*Task description*
Please copy the text lines of every item below word for word, leaving the pictures out of your answer.
--- begin ---
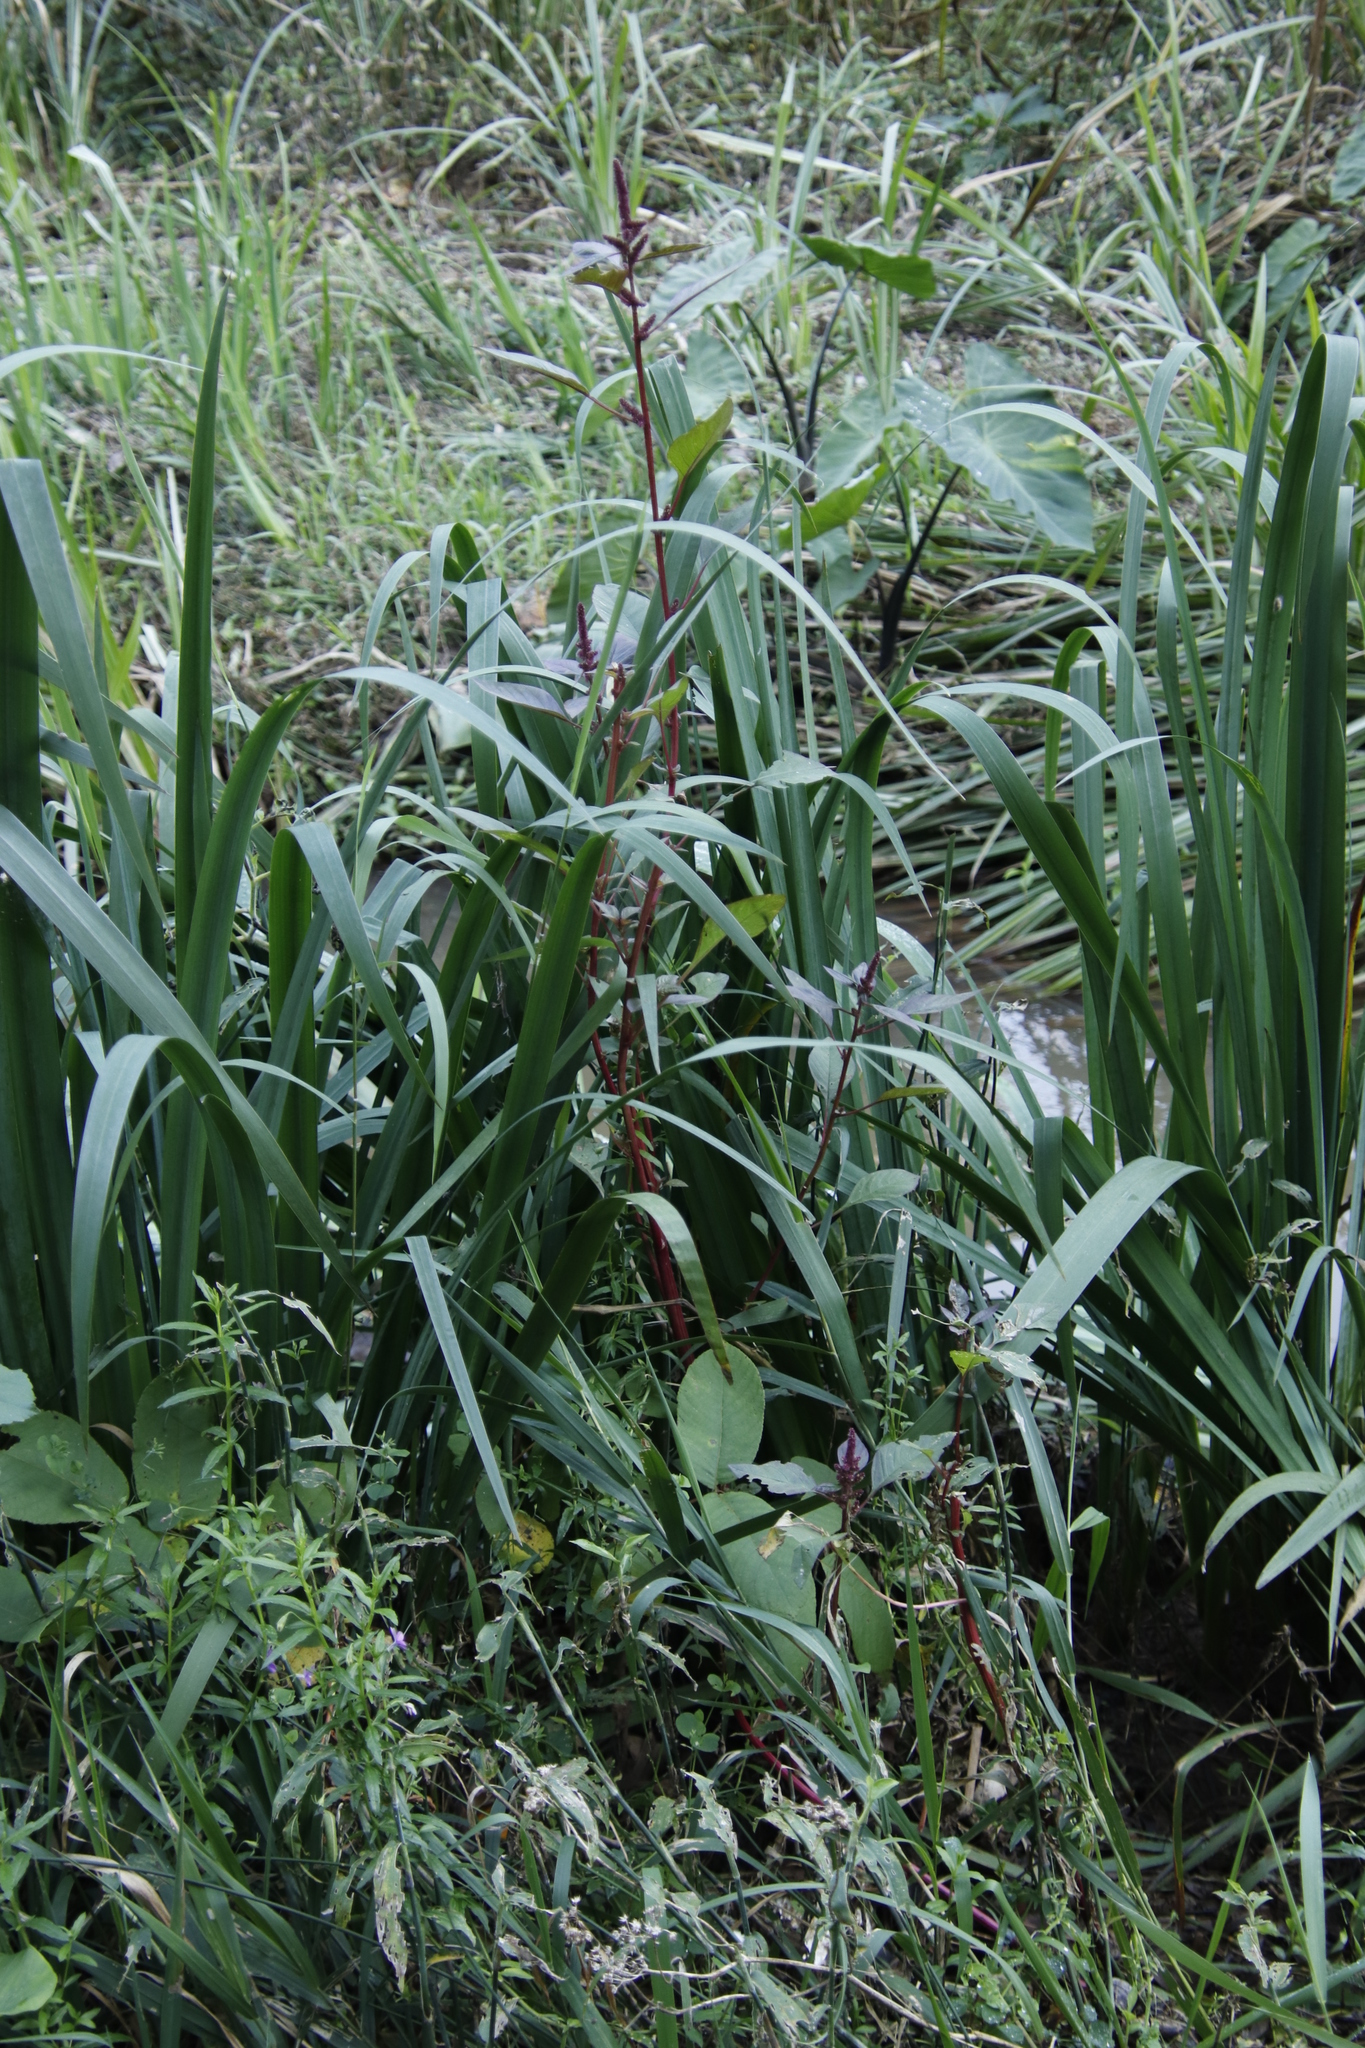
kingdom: Plantae
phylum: Tracheophyta
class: Magnoliopsida
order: Caryophyllales
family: Amaranthaceae
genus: Amaranthus
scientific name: Amaranthus cruentus
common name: Purple amaranth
--- end ---
*Output for this exercise*
kingdom: Plantae
phylum: Tracheophyta
class: Magnoliopsida
order: Caryophyllales
family: Amaranthaceae
genus: Amaranthus
scientific name: Amaranthus cruentus
common name: Purple amaranth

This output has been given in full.